Yes, and in fact the European Society of Cardiology is revising these aggressive guidelines right now, with a new version expected early in 2014. Lead study author Charlotte Andersson, from the Heart Centre in Copenhagen, said more trials are also needed:

 

ANDERSSON:

“I should say that this is an observational study, so we should be a little bit careful about drawing any definite conclusion about this but, as I see it, this data encourages, really, a randomized clinical trial, either investigating the effects, again, of beta-blockers, but maybe in a little higher risk population than has previously been investigated. Or that we actually could consider whether or not it would be reasonable to make a randomized clinical trial where we actually remove beta-blockers prior to surgery in a subgroup of patients with stable conditions.”


SARAH:

Professor Charlotte Andersson, talking to us at the American Heart Association meeting in Dallas. 

 

IN BRIEF 1: Use of antihypertensive medication does not change outcomes in stroke patients.

 

PETER:

Finally, in brief: Using anti-hypertensive medication to lower blood pressure in the 48 hours following an acute ischemic stroke, did not improve or worsen outcomes at hospital discharge or at 14 days.
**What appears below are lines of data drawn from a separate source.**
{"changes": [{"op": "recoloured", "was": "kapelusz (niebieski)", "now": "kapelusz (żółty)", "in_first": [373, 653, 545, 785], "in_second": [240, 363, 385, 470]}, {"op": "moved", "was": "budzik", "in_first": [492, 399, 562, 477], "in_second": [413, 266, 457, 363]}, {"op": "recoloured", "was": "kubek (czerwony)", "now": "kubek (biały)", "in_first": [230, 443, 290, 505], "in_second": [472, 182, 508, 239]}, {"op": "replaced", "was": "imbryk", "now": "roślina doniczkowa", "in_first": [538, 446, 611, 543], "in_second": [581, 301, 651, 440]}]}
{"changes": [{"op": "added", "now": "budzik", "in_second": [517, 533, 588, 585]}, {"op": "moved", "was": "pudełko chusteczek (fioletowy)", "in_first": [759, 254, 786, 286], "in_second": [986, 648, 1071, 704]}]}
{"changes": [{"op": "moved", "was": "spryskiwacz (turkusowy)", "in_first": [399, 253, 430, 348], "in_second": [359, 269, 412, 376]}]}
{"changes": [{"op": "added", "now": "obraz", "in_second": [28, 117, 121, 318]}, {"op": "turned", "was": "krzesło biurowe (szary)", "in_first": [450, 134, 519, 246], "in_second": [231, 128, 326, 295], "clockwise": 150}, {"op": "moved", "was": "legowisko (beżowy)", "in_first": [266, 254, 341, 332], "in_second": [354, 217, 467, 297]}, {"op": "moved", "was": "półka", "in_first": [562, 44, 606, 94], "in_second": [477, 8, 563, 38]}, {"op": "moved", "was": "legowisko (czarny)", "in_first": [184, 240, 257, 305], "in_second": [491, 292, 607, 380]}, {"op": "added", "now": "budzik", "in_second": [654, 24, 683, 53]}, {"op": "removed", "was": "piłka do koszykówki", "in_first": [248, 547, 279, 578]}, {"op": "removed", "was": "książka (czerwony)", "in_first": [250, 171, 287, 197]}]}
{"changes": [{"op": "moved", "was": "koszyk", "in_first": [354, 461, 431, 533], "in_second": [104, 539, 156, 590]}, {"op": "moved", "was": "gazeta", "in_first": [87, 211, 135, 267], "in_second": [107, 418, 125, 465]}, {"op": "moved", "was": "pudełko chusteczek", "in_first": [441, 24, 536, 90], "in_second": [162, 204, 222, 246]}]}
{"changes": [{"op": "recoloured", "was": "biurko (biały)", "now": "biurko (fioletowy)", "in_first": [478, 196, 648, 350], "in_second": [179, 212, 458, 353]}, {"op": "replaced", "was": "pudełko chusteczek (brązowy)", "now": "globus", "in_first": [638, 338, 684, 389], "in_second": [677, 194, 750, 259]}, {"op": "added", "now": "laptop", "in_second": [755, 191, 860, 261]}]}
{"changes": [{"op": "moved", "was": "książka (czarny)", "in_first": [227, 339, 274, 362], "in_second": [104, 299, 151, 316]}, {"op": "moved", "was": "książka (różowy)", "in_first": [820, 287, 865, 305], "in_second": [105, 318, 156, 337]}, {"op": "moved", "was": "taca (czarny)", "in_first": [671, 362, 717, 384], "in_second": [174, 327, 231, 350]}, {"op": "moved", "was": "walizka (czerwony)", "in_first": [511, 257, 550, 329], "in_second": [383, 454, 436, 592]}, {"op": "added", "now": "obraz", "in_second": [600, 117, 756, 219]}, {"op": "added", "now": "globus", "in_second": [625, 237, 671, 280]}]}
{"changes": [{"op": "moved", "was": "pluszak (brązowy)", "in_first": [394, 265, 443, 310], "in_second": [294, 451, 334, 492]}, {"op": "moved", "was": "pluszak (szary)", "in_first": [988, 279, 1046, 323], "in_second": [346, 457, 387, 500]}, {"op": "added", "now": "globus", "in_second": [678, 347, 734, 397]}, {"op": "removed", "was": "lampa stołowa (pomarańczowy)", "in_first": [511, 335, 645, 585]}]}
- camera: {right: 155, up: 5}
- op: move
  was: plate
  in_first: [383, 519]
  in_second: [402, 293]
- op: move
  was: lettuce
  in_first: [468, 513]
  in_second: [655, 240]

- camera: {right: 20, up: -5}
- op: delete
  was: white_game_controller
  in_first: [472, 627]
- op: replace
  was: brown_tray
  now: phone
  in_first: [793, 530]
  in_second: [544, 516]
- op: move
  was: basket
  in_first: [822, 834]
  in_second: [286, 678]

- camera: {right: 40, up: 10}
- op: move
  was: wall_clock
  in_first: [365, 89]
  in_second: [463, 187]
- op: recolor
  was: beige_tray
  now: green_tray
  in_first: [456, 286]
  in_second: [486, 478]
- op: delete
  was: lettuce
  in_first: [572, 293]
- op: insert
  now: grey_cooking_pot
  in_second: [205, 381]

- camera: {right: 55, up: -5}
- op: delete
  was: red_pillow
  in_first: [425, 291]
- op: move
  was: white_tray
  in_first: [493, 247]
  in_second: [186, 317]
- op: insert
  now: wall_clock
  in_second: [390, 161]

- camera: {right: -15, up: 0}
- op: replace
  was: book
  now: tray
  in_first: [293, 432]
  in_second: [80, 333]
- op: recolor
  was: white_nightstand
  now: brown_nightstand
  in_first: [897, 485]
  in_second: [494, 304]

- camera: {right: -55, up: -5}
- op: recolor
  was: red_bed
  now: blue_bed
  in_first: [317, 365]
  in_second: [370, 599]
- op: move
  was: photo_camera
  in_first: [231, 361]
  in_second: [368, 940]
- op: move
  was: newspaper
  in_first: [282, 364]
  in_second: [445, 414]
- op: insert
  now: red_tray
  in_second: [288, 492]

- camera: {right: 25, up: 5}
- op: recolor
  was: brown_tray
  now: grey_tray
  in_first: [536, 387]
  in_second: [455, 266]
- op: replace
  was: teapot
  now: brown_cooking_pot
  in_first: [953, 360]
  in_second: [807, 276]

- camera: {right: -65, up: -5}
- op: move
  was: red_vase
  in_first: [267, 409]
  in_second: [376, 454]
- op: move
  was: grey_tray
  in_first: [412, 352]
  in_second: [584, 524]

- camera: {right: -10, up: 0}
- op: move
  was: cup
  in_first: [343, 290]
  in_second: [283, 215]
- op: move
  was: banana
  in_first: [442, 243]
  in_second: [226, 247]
These are the findings of a large randomized study, published in JAMA, and presented at the AHA meeting. The primary outcome (a combination of death and major disability) did not differ between patients put on anti-hypertensive treatment and controls. And…

 

IN BRIEF 2: Global eradication of poliomyelitis would benefit all countries.

 

PETER:

Poliomyelitis-free countries remain at risk of outbreaks according to a report, published in the New England Journal of Medicine. Back in the year 2000, China was certified as a ‘poliomyelitis-free region’, but this was followed by the 2011 outbreak of imported wild-type poliovirus. The authors stress that global eradication of poliomyelitis would benefit all countries, even those that are currently free of the virus.